◆ WORK TO BE COMPLETED
Copy out the lines of the entries verbatim, from the start of the entries through the line containing "## Watchu got? 🧐🤔", both included.

◆ EXTRACTED DATA

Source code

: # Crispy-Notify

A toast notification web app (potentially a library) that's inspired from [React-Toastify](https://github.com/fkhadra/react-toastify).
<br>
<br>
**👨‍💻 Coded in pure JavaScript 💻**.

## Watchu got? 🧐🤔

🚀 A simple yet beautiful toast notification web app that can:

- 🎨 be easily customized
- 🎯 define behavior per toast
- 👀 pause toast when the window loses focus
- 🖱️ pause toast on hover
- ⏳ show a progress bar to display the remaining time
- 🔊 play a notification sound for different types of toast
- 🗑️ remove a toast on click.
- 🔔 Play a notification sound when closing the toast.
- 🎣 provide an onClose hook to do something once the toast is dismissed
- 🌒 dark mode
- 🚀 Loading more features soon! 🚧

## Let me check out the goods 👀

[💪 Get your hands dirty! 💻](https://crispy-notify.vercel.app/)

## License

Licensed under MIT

◆ RESULT FOR THIS TASK
Source code

: # Crispy-Notify

A toast notification web app (potentially a library) that's inspired from [React-Toastify](https://github.com/fkhadra/react-toastify).
<br>
<br>
**👨‍💻 Coded in pure JavaScript 💻**.

## Watchu got? 🧐🤔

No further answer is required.